Last year at PAX East 2011 there was some discussion about a new project by game designer Jason Rohrer called Chain World, which had begun at GDC 2011 when he was challenged to design a game with the theme “Bigger than Jesus”. His idea was to create a religion around the game Minecraft by putting a self-contained copy of the game onto a USB stick. Whoever possessed the USB stick was allowed to play the game until their character died, at which point they had to pass the game on to someone else. Only one person could play Chain World at a time. By creating this ongoing world that contained the effects of the actions of the players without any real explanation of what had happened, mysteries and rituals could be created and explored in a way that video games don’t usually facilitate. By honoring a pact not to talk about the game, it leaves the experience of the new player totally unspoiled and with a sense of wonder about just what could be out there in the world created by those who came before them, which is a huge world of possibilities that even Minecraft’s procedural generation could never hope to approach.

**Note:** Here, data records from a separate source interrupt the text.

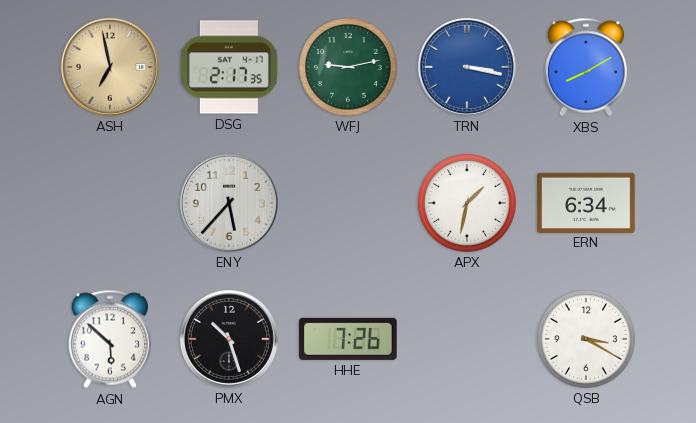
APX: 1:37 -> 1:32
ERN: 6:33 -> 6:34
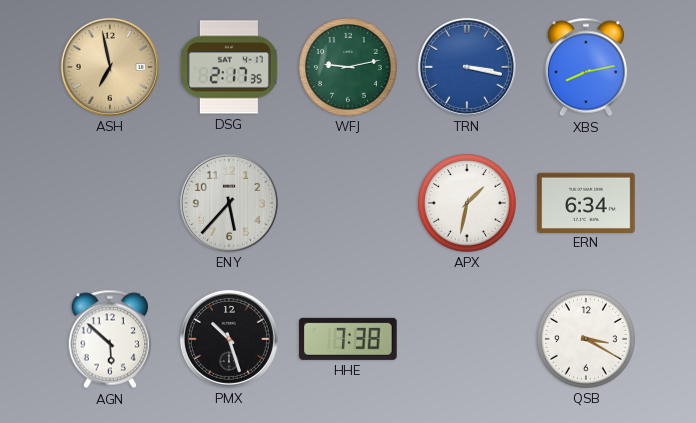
XBS: 8:10 -> 8:13
HHE: 7:26 -> 7:38
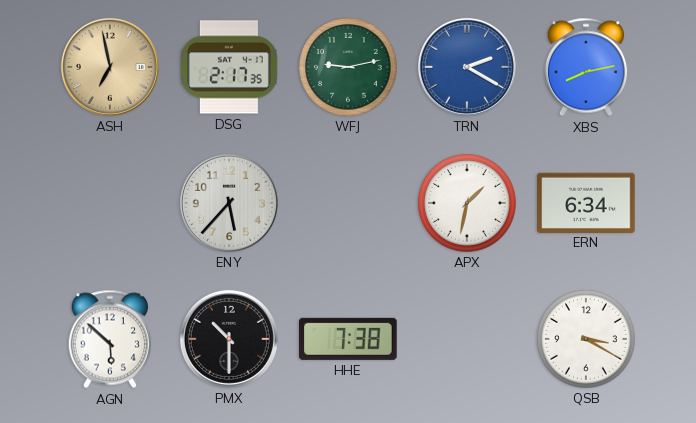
TRN: 3:17 -> 2:20
PMX: 10:27 -> 10:30
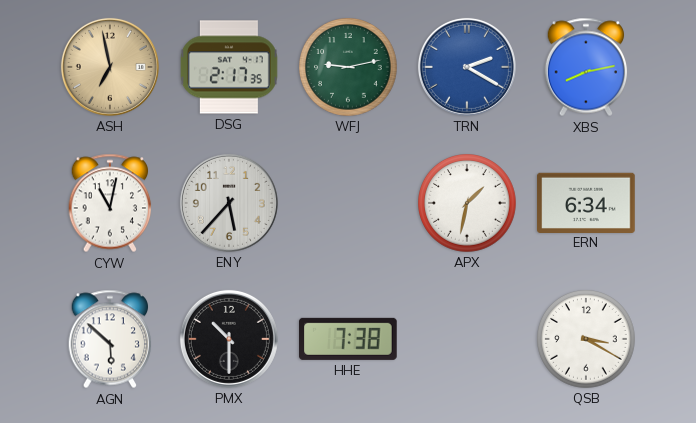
CYW: none -> 11:02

The story behind Chain World fell into chaos pretty quickly when the question of who would get the USB stick turned into a scandal involving a question of celebrity, popularity, charity, and all kinds of other nonsense. I’m not going to bother trying to recount the whole story here; if you use a search engine I’m sure you can dig up all kinds of back-and-forth blog posts about who was doing the right thing and who ruined everything. Ultimately, that stuff wasn’t interesting to me. What was interesting was Chain World itself. It seemed like a brilliant idea, but one that few people would ever get to experience. What if we could make Chain World a little bit less exclusive? If Chain World was a handwritten copy of the Bible, I wanted to invent the printing press.

Lonecraft was that printing press. Anyone could run their own version of Lonecraft by setting up an instance of the Lonecraft code, which is a Ruby application built on the Sinatra framework (I used Heroku), and setting up an instance of a Minecraft multiplayer server (I ran on mine on Amazon EC2) running a few custom plugins built on the Bukkit platform.

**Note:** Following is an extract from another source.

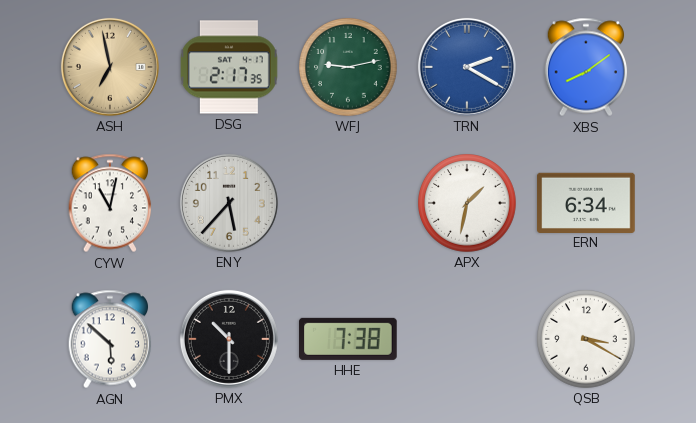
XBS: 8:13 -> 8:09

Once you’ve got Lonecraft set up, you generate a “token”, a unique string of characters, and give that out to someone. They sign into Lonecraft, enter the token, and give it their Minecraft username. At this point, the web application connects to the Minecraft server and whitelists that username so that they can play on the server. The player is given the server details and is allowed to log in and play until they die.

When a player dies, the two custom Bukkit mods activate. The first one, a modified version of a mod someone else wrote, immediately bans the player from the server so they can’t respawn or log back in. The second one sends a notification back to the Lonecraft web application, telling it that the player has died. The web application emails the player, giving them a new token that they can pass on to the next person and giving them a link to the Journal location.

The Journal is the other feature I decided to add to make Lonecraft distinct from Chain World. Chain World was one instance, meant to go on forever, with no written record of what happened. I’m a big fan, though, of blogs like Towards Dawn, travel logs of Minecraft adventures, and I wanted to see what happened to people in Lonecraft. With this in mind, I set up a configurable set of “rounds” for each Lonecraft instance (10 by default), after which the game world would be “shut down” so that it could be archived and started over. When players die, they could go to the Lonecraft site and write about what they saw, and when all of the rounds had completed and players had written their findings, the combined journals of all the players would be posted on the website along with a downloadable copy of the game world file so that people could see the results firsthand.

I managed to get a prototype of Lonecraft up and running. A number of fringe features were never completed— mostly administrative stuff centered around starting up new games, shutting down the old ones, auto-archiving game worlds upon completion, the ability to ban abusive players if a problem arose, and the fleshing out of the journaling functionality. What’s on Github sort of works, though, and all of the administrative stuff can be managed using Tux or the Heroku console given enough familiarity with the system. The code is pretty rough, but it was the biggest Sinatra app I had written by far and I learned a few things about structuring an app like this and deploying to Heroku.

I shut down the EC2 instance that was hosting the Lonecraft multiplayer server last week because I wasn’t using it. I’m grateful to the friends who talked through the concept with me last spring and those who even got to log in and try it! It was a fun idea to work through, there just wasn’t a real groundswell of interest (I think my ideal Minecraft experience, which is basically this, is pretty different from that of most other people, who seem to enjoy it as a sandbox/chat room) and I don’t have the time to pursue it any further at this point. Whatever the outcome, thanks to Jason Rohrer for leading me down this rabbit hole for a few months in 2011.